Not hard to read into that one, right? There's something inside me that's definitely still hungry and needs to be satisfied. That brings a little more sense to the free-floating anxiety, but it doesn't point in a specific direction.

That's me: always looking for a direction from outside myself. I can talk a good game about wanting to create something new for myself, to run it for myself, to be the boss. I can get people enthusiastic about what I want to do. However, I don't have the charisma to drive them to action on my behalf, or to keep myself motivated and committed. I don't seem to have the drive to get past the fear of failure. Or maybe it's that I lack the commitment gene when it comes to hard work on my own behalf. Maybe I need affirmation. I certainly could use some accountability, but I hesitate to ask for it, probably because of that inability to be seen as something less than a success. It's funny, because my biggest heroes (i.e. Edison, Eleanor Roosevelt, etc.) got past the fear and actually embraced failure as a positive and necessary step toward achievement.

Part of it may be that I just haven't found my purpose yet. The historic stuff and tour business is great and a lot of fun, but I'm not convinced it's where I need to be. I think I held onto that as THE answer for so long that I've forgotten to keep looking elsewhere, too.

The odd thing is that while I love writing, I haven't done much of it of late, probably a product of the winter blahs. I forced myself to sign up for a freelance course at NYU, the same one that got cancelled last fall. And a friend sent me a link to a travel site that could potentially pay cash for brief writeups of quirky destinations. Writing a compelling piece in under 250 words is a challenge for me, but something I can do. I just have to do it.
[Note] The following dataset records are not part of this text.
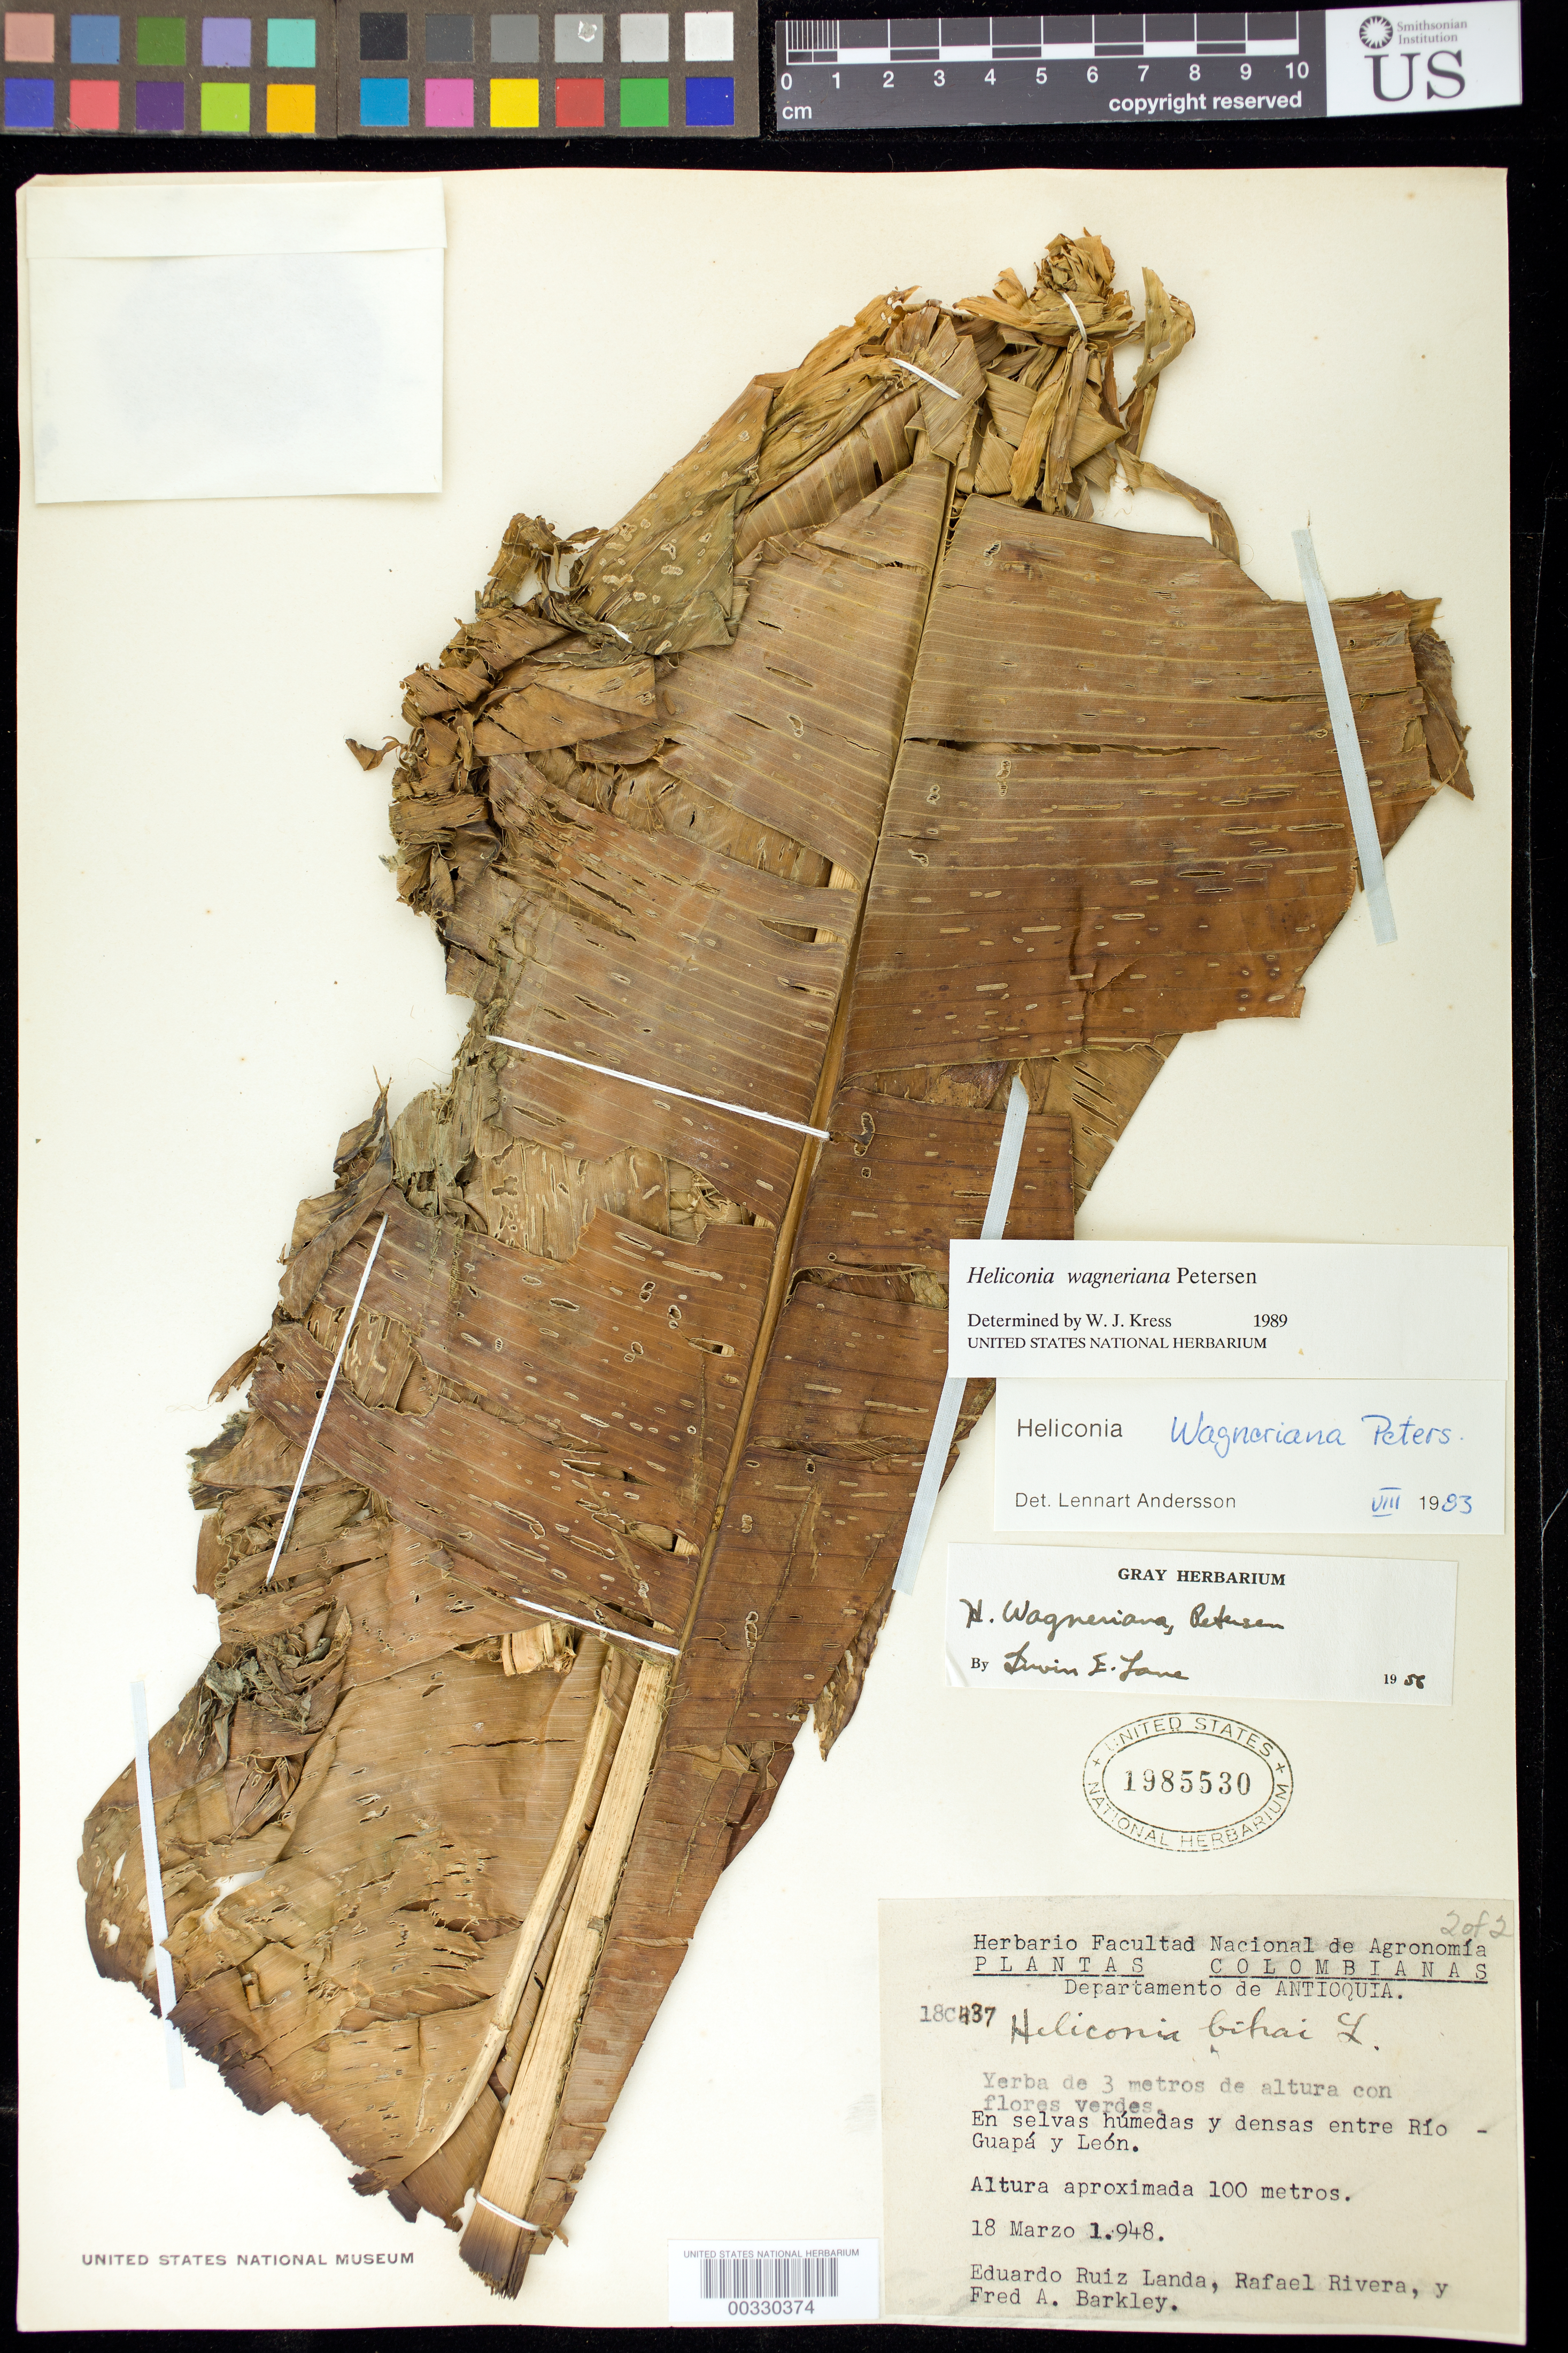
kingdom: Plantae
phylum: Tracheophyta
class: Liliopsida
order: Zingiberales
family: Heliconiaceae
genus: Heliconia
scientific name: Heliconia wagneriana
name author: Petersen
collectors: E. Landa, R. Rivera & F. A. Barkley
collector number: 18c437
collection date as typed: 18 Mar 1948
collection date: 1948-03-18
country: Colombia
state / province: Antioquia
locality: Between Rio - Guapa and Leon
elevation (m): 100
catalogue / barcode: US 1985530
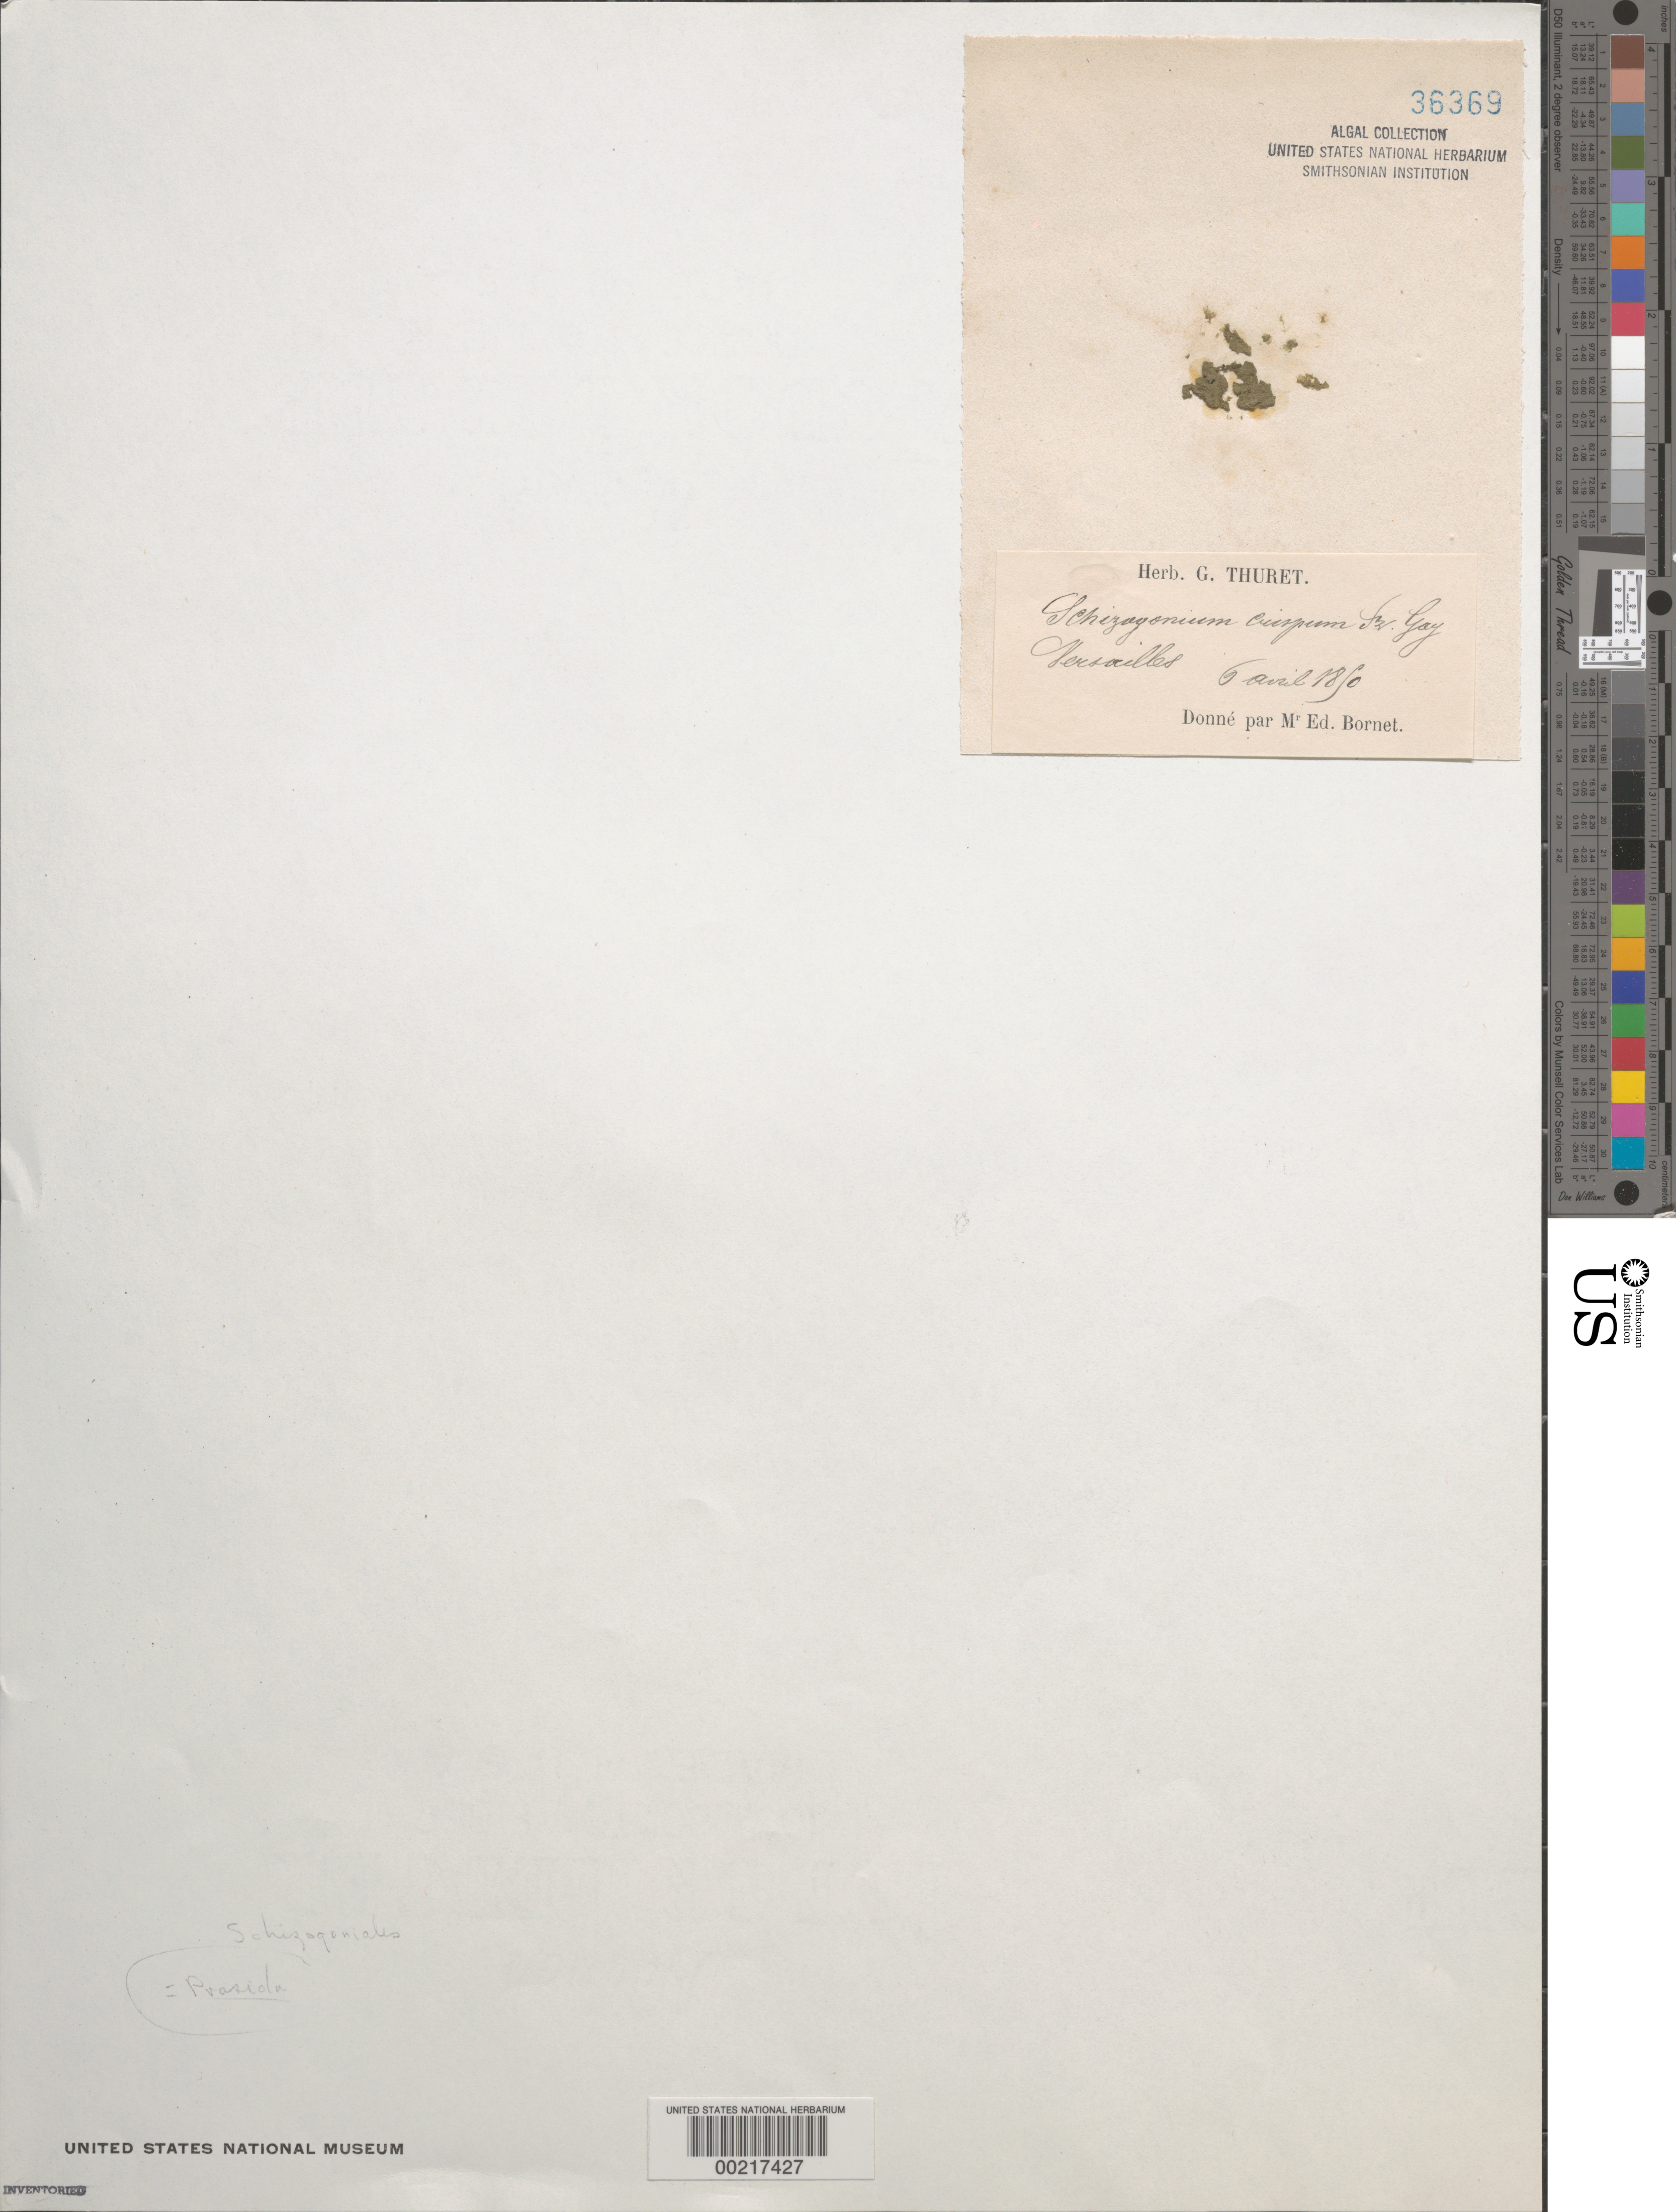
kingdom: Plantae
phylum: Chlorophyta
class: Trebouxiophyceae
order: Prasiolales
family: Prasiolaceae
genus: Prasiola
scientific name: Prasiola crispa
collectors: Thuret, G. (herbarium)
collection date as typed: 06 Apr 1850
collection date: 1850-04-06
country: France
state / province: Île-de-france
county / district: Yvelines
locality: Versailles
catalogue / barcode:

When I'm fair with myself, I do see that I've made some progress:
  • I'm more myself again. I'm back to being the authentic me. People respond to me favorably, and some are even drawn to me.
  • My work at Ellis Island has given me great experience. It's helped me suss out that I am better/more comfortable with larger group tours and would have to work a lot harder to forge my persona as a host to a small group or one-on-one.
  • I'm building a professional relationship that might bear fruit over the long haul. I'm still talking with Mimi the Princeton lady about her business and will even be helping her out with a huge tour she's running in May. She's a good egg and a savvy marketer, and I have no doubt that if we both want it, we'll end up working together in some form or another.
  • And, very importantly, I'm building a strong relationship with the boyfriend. We've had our challenges, and neither of us is anywhere near perfect, but we're both committed to seeing where it goes, and to doing the things that are needed to get there. I'm profoundly grateful for the things that make it possible: the lessons I've learned by trial and error over the years, the patience and the ability to see beyond myself and think of us rather than just me.
That's all good, and I know I haven't been a total slacker over the past six months. All the same, I know I need to be more disciplined and to be tougher on myself while still being kind. That means not beating myself up for not making progress, but still holding myself accountable for doing the things I need to do to make progress.

I'm not alone in this, and it would do me good to get involved with others who are in the same situation, but that also would require me to fess up. I wonder if there's a 12 step program for procrastinators and accountability-phobes?